Page-level text extractions:
-.-.-

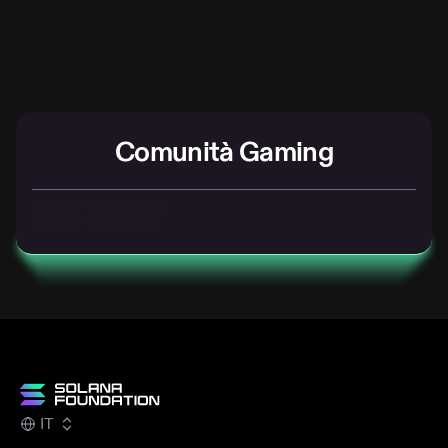
Comunità Gaming
SOLANA DISCORD
SOLANA FORUMS
IT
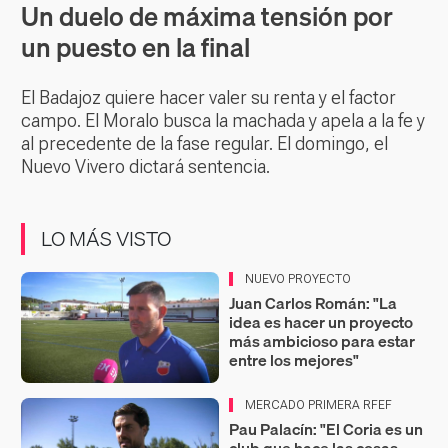
Un duelo de máxima tensión por
un puesto en la final
El Badajoz quiere hacer valer su renta y el factor
campo. El Moralo busca la machada y apela a la fe y
al precedente de la fase regular. El domingo, el
Nuevo Vivero dictará sentencia.
LO MÁS VISTO
NUEVO PROYECTO
Juan Carlos Román: "La
idea es hacer un proyecto
más ambicioso para estar
entre los mejores"
MERCADO PRIMERA RFEF
Pau Palacín: "El Coria es un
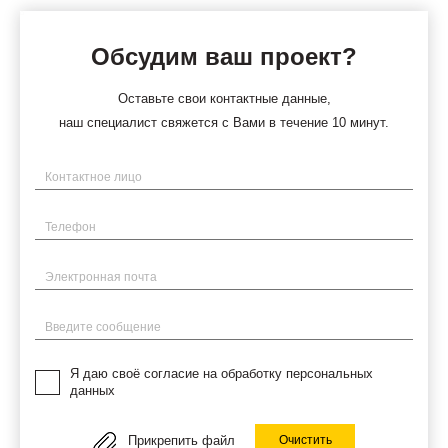
Обсудим ваш проект?
Оставьте свои контактные данные,
наш специалист свяжется с Вами в течение 10 минут.
Имя
Телефон
Электронная почта
Введите сообщение
Я даю своё согласие на обработку персональных
данных
Прикрепить файл
Очистить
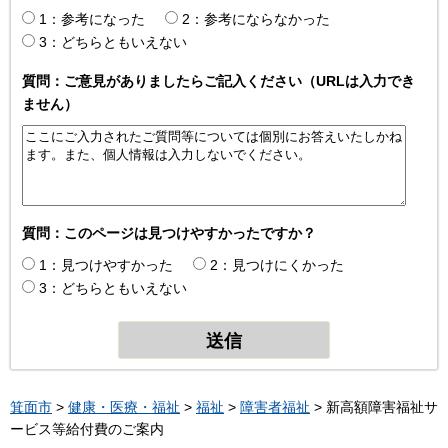
1：参考になった
2：参考にならなかった
3：どちらともいえない
質問：ご意見がありましたらご記入ください（URLは入力でき
ません）
質問：このページは見つけやすかったですか？
1：見つけやすかった
2：見つけにくかった
3：どちらともいえない
箕面市
>
健康・医療・福祉
>
福祉
>
障害者福祉
> 新高額障害福祉サ
ービス等給付費のご案内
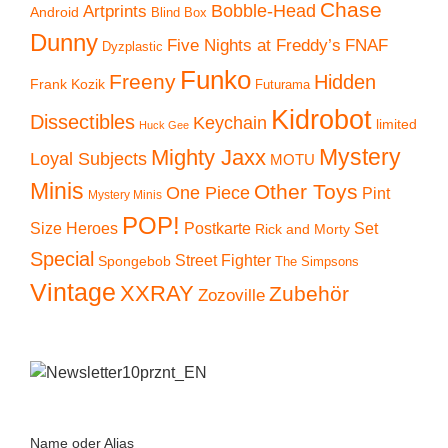
Chase
Artprints
Bobble-Head
Android
Blind Box
Dunny
Five Nights at Freddy’s
FNAF
Dyzplastic
Funko
Freeny
Hidden
Frank Kozik
Futurama
Kidrobot
Dissectibles
Keychain
limited
Huck Gee
Mystery
Mighty Jaxx
Loyal Subjects
MOTU
Minis
Other Toys
One Piece
Pint
Mystery Minis
POP!
Size Heroes
Postkarte
Set
Rick and Morty
Special
Street Fighter
Spongebob
The Simpsons
Vintage
XXRAY
Zubehör
Zozoville
Name oder Alias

-.-.-

Exercise instructions: What is needed is an exact copy of the data, without any pictures.

Output of the task:
Comunità Gaming
SOLANA DISCORD
SOLANA FORUMS
IT
Un duelo de máxima tensión por
un puesto en la final
El Badajoz quiere hacer valer su renta y el factor
campo. El Moralo busca la machada y apela a la fe y
al precedente de la fase regular. El domingo, el
Nuevo Vivero dictará sentencia.
LO MÁS VISTO
NUEVO PROYECTO
Juan Carlos Román: "La
idea es hacer un proyecto
más ambicioso para estar
entre los mejores"
MERCADO PRIMERA RFEF
Pau Palacín: "El Coria es un
Обсудим ваш проект?
Оставьте свои контактные данные,
наш специалист свяжется с Вами в течение 10 минут.
Имя
Телефон
Электронная почта
Введите сообщение
Я даю своё согласие на обработку персональных
данных
Прикрепить файл
Очистить
1：参考になった
2：参考にならなかった
3：どちらともいえない
質問：ご意見がありましたらご記入ください（URLは入力でき
ません）
質問：このページは見つけやすかったですか？
1：見つけやすかった
2：見つけにくかった
3：どちらともいえない
箕面市
>
健康・医療・福祉
>
福祉
>
障害者福祉
> 新高額障害福祉サ
ービス等給付費のご案内
Chase
Artprints
Bobble-Head
Android
Blind Box
Dunny
Five Nights at Freddy’s
FNAF
Dyzplastic
Funko
Freeny
Hidden
Frank Kozik
Futurama
Kidrobot
Dissectibles
Keychain
limited
Huck Gee
Mystery
Mighty Jaxx
Loyal Subjects
MOTU
Minis
Other Toys
One Piece
Pint
Mystery Minis
POP!
Size Heroes
Postkarte
Set
Rick and Morty
Special
Street Fighter
Spongebob
The Simpsons
Vintage
XXRAY
Zubehör
Zozoville
Name oder Alias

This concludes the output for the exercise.